Michael’s undergraduate training was at the University of Cape Town and he left a few years later to train in the United Kingdom. He completed his paediatric training in London, later sub-specialising in Neonatal Medicine which incorporated a two-year research project into magnetic resonance imaging of preterm infant lungs. In 2002 he was appointed as a consultant and senior lecturer in neonatal medicine at the Hammersmith Hospital, Imperial College, London.

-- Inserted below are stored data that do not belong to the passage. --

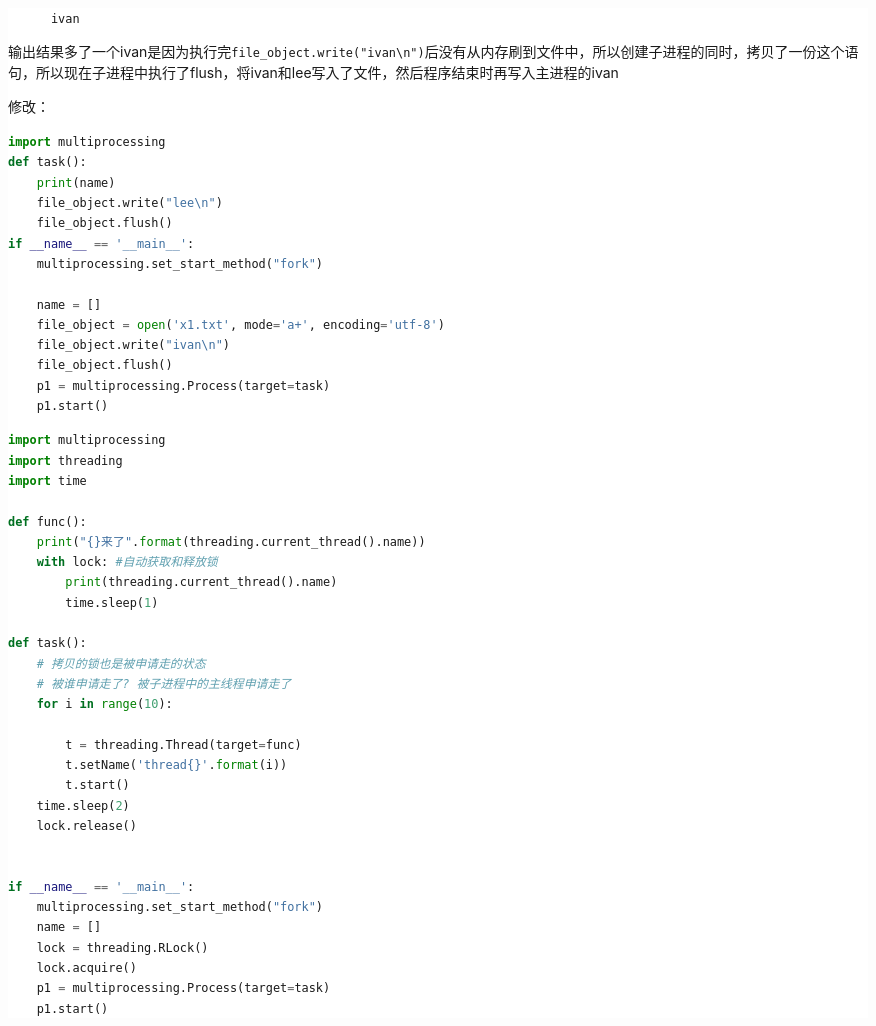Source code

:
   ```python
  		ivan
  ```

  输出结果多了一个ivan是因为执行完`file_object.write("ivan\n")`后没有从内存刷到文件中，所以创建子进程的同时，拷贝了一份这个语句，所以现在子进程中执行了flush，将ivan和lee写入了文件，然后程序结束时再写入主进程的ivan

  修改：

  ```python
  import multiprocessing
  def task():
      print(name)
      file_object.write("lee\n")
      file_object.flush()
  if __name__ == '__main__':
      multiprocessing.set_start_method("fork")
  
      name = []
      file_object = open('x1.txt', mode='a+', encoding='utf-8')
      file_object.write("ivan\n")
      file_object.flush()
      p1 = multiprocessing.Process(target=task)
      p1.start()
  ```

  ```python
  import multiprocessing
  import threading
  import time
  
  def func():
      print("{}来了".format(threading.current_thread().name))
      with lock: #自动获取和释放锁
          print(threading.current_thread().name)
          time.sleep(1)
  
  def task():
      # 拷贝的锁也是被申请走的状态
      # 被谁申请走了? 被子进程中的主线程申请走了
      for i in range(10):
  
          t = threading.Thread(target=func)
          t.setName('thread{}'.format(i))
          t.start()
      time.sleep(2)
      lock.release()
  
  
  if __name__ == '__main__':
      multiprocessing.set_start_method("fork")
      name = []
      lock = threading.RLock()
      lock.acquire()
      p1 = multiprocessing.Process(target=task)
      p1.start()
  ```
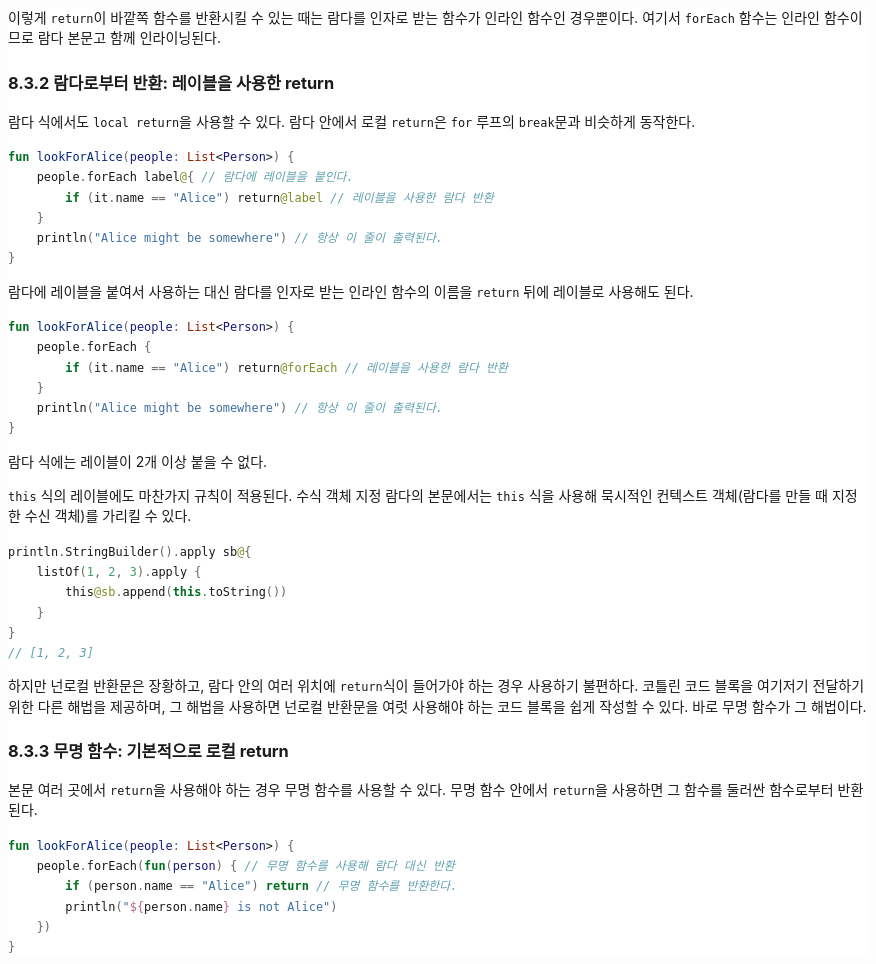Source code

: 이렇게 `return`이 바깥쪽 함수를 반환시킬 수 있는 때는 람다를 인자로 받는 함수가 인라인 함수인 경우뿐이다.
여기서 `forEach` 함수는 인라인 함수이므로 람다 본문고 함께 인라이닝된다.

### 8.3.2 람다로부터 반환: 레이블을 사용한 return

람다 식에서도 `local return`을 사용할 수 있다. 람다 안에서 로컬 `return`은 `for` 루프의
`break`문과 비슷하게 동작한다. 

```kotlin
fun lookForAlice(people: List<Person>) {
    people.forEach label@{ // 람다에 레이블을 붙인다.
        if (it.name == "Alice") return@label // 레이블을 사용한 람다 반환
    }
    println("Alice might be somewhere") // 항상 이 줄이 출력된다.
}
```

람다에 레이블을 붙여서 사용하는 대신 람다를 인자로 받는 인라인 함수의 이름을 `return` 뒤에 레이블로 사용해도 된다.

```kotlin
fun lookForAlice(people: List<Person>) {
    people.forEach {
        if (it.name == "Alice") return@forEach // 레이블을 사용한 람다 반환
    }
    println("Alice might be somewhere") // 항상 이 줄이 출력된다.
}
```

람다 식에는 레이블이 2개 이상 붙을 수 없다.

`this` 식의 레이블에도 마찬가지 규칙이 적용된다. 수식 객체 지정 람다의 본문에서는 `this` 식을 사용해
묵시적인 컨텍스트 객체(람다를 만들 때 지정한 수신 객체)를 가리킬 수 있다.

```kotlin
println.StringBuilder().apply sb@{
    listOf(1, 2, 3).apply {
        this@sb.append(this.toString())
    }
}
// [1, 2, 3]
```

하지만 넌로컬 반환문은 장황하고, 람다 안의 여러 위치에 `return`식이 들어가야 하는 경우 사용하기 불편하다.
코틀린 코드 블록을 여기저기 전달하기 위한 다른 해법을 제공하며, 그 해법을 사용하면 넌로컬 반환문을 여럿 사용해야 하는
코드 블록을 쉽게 작성할 수 있다. 바로 무명 함수가 그 해법이다.

### 8.3.3 무명 함수: 기본적으로 로컬 return

본문 여러 곳에서 `return`을 사용해야 하는 경우 무명 함수를 사용할 수 있다. 무명 함수 안에서 `return`을 사용하면
그 함수를 둘러싼 함수로부터 반환된다.

```kotlin
fun lookForAlice(people: List<Person>) {
    people.forEach(fun(person) { // 무명 함수를 사용해 람다 대신 반환
        if (person.name == "Alice") return // 무명 함수를 반환한다.
        println("${person.name} is not Alice")
    })
}
```
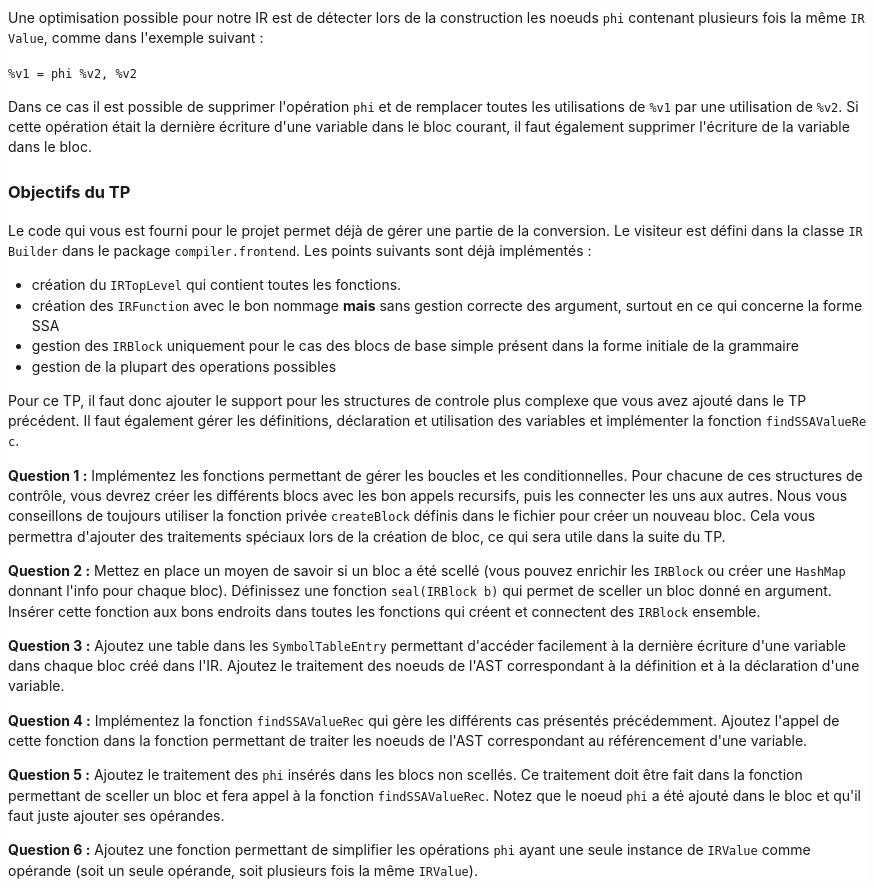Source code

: Une optimisation possible pour notre IR est de détecter lors de la construction les noeuds `phi` contenant plusieurs fois la même `IRValue`, comme dans l'exemple suivant :

 ``` 
 %v1 = phi %v2, %v2
 ```

 Dans ce cas il est possible de supprimer l'opération `phi` et de remplacer toutes les utilisations de `%v1` par une utilisation de `%v2`. Si cette opération était la dernière écriture d'une variable dans le bloc courant, il faut également supprimer l'écriture de la variable dans le bloc.
 

### Objectifs du TP

Le code qui vous est fourni pour le projet permet déjà de gérer une partie de la conversion. Le visiteur est défini dans la classe `IRBuilder` dans le package `compiler.frontend`. Les points suivants sont déjà implémentés : 
- création du `IRTopLevel` qui contient toutes les fonctions.
- création des `IRFunction` avec le bon nommage **mais** sans gestion correcte des argument, surtout en ce qui concerne la forme SSA
- gestion des `IRBlock` uniquement pour le cas des blocs de base simple présent dans la forme initiale de la grammaire
- gestion de la plupart des operations possibles
	
Pour ce TP, il faut donc ajouter le support pour les structures de controle plus complexe que vous avez ajouté dans le TP précédent. Il faut également gérer les définitions, déclaration et utilisation des variables et implémenter la fonction `findSSAValueRec`.


**Question 1 :**
Implémentez les fonctions permettant de gérer les boucles et les conditionnelles. Pour chacune de ces structures de contrôle, vous devrez créer les différents blocs avec les bon appels recursifs, puis les connecter les uns aux autres. 
Nous vous conseillons de toujours utiliser la fonction privée `createBlock` définis dans le fichier pour créer un nouveau bloc. Cela vous permettra d'ajouter des traitements spéciaux lors de la création de bloc, ce qui sera utile dans la suite du TP. 


**Question 2 :**
Mettez en place un moyen de savoir si un bloc a été scellé (vous pouvez enrichir les `IRBlock` ou créer une `HashMap` donnant l'info pour chaque bloc). 
Définissez une fonction `seal(IRBlock b)` qui permet de sceller un bloc donné en argument. Insérer cette fonction aux bons endroits dans toutes les fonctions qui créent et connectent des `IRBlock` ensemble.

**Question 3 :**
Ajoutez une table dans les `SymbolTableEntry` permettant d'accéder facilement à la dernière écriture d'une variable dans chaque bloc créé dans l'IR. Ajoutez le traitement des noeuds de l'AST correspondant à la définition et à la déclaration d'une variable.

**Question 4 :**
Implémentez la fonction `findSSAValueRec` qui gère les différents cas présentés précédemment. Ajoutez l'appel de cette fonction dans la fonction permettant de traiter les noeuds de l'AST correspondant au référencement d'une variable.

**Question 5 :**
Ajoutez le traitement des `phi` insérés dans les blocs non scellés. Ce traitement doit être fait dans la fonction permettant de sceller un bloc et fera appel à la fonction `findSSAValueRec`. Notez que le noeud `phi` a été ajouté dans le bloc et qu'il faut juste ajouter ses opérandes.

**Question 6 :** Ajoutez une fonction permettant de simplifier les opérations `phi` ayant une seule instance de `IRValue` comme opérande (soit un seule opérande, soit plusieurs fois la même `IRValue`).



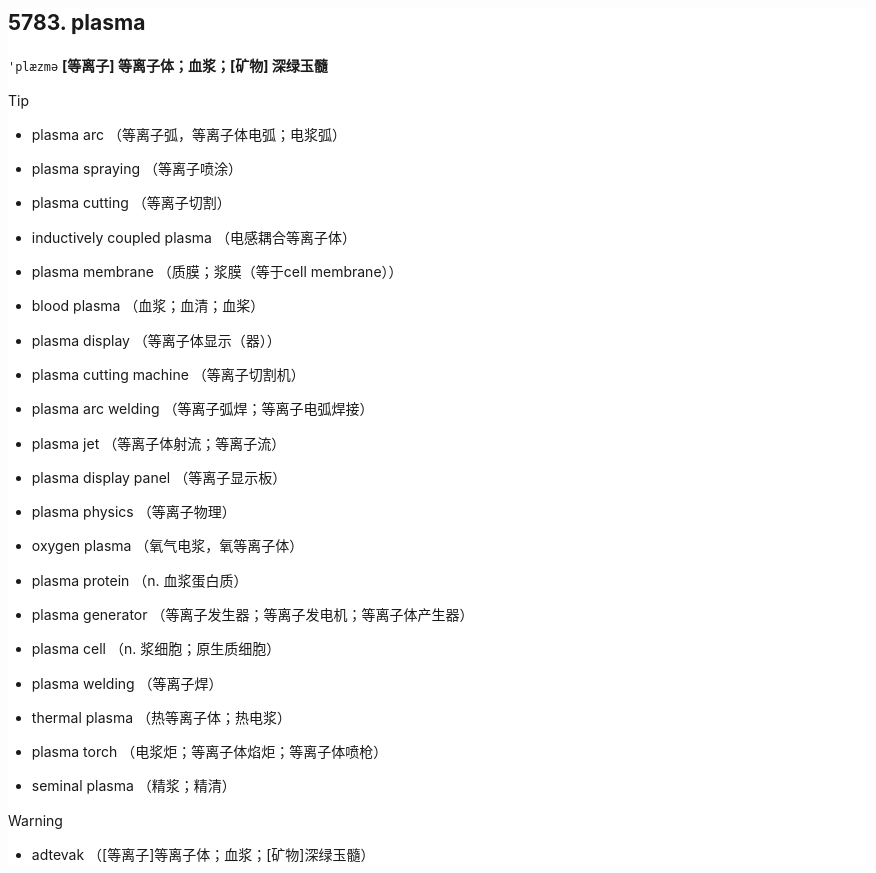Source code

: ## 5783. plasma

`'plæzmə`  **[等离子] 等离子体；血浆；[矿物] 深绿玉髓**

> [!TIP]
>
> - plasma arc （等离子弧，等离子体电弧；电浆弧）
>
> - plasma spraying （等离子喷涂）
>
> - plasma cutting （等离子切割）
>
> - inductively coupled plasma （电感耦合等离子体）
>
> - plasma membrane （质膜；浆膜（等于cell membrane））
>
> - blood plasma （血浆；血清；血桨）
>
> - plasma display （等离子体显示（器））
>
> - plasma cutting machine （等离子切割机）
>
> - plasma arc welding （等离子弧焊；等离子电弧焊接）
>
> - plasma jet （等离子体射流；等离子流）
>
> - plasma display panel （等离子显示板）
>
> - plasma physics （等离子物理）
>
> - oxygen plasma （氧气电浆，氧等离子体）
>
> - plasma protein （n. 血浆蛋白质）
>
> - plasma generator （等离子发生器；等离子发电机；等离子体产生器）
>
> - plasma cell （n. 浆细胞；原生质细胞）
>
> - plasma welding （等离子焊）
>
> - thermal plasma （热等离子体；热电浆）
>
> - plasma torch （电浆炬；等离子体焰炬；等离子体喷枪）
>
> - seminal plasma （精浆；精清）
>

> [!WARNING]
>
> - adtevak （[等离子]等离子体；血浆；[矿物]深绿玉髓）
>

In 2008 he was appointed senior sub-specialist in neonatology at Groote Schuur Hospital, Cape Town where he was later appointed to his current position as head of division in February 2011. Problems at birth remain a major health issue for South Africa and affected infants are drawn disproportionately from disadvantaged populations - he is passionate about addressing these issues and his research is focused on this.

A Horn, Neonatal Medicine, Department of Paediatrics and Child Health, University of Cape Town

Alan is Associate Professor of Paediatrics and Neonatal Medicine at Groote Schuur Hospital and University of Cape Town (UCT). His under-graduate training was in Cape Town, South Africa. He subsequently trained in paediatrics and neonatology in  the UK and South Africa. He was appointed as Sub-specialist in Neonatology at Groote Schuur Hospital, Cape Town, in 2003 and helped facilitate the modernisation of the unit with the introduction of aEEG, therapeutic hypothermia and neonatologist-performed echocardiograph. He chairs the University Specialist Training Committee, assists with developing national guidelines and is am the founding president of the United South African Neonatal Association (USANA). He wrote the first editions of “Neonatal Guidelines and Drug Doses”. His main research interests are hypoxic ischaemic encephalopathy (HIE) and therapeutic hypothermia. He is UCT site Co-PI for the national Neonatal Encephalopathy with suspected HIE (NESHIE) study and a member of the National workplace-based assessment steering committee.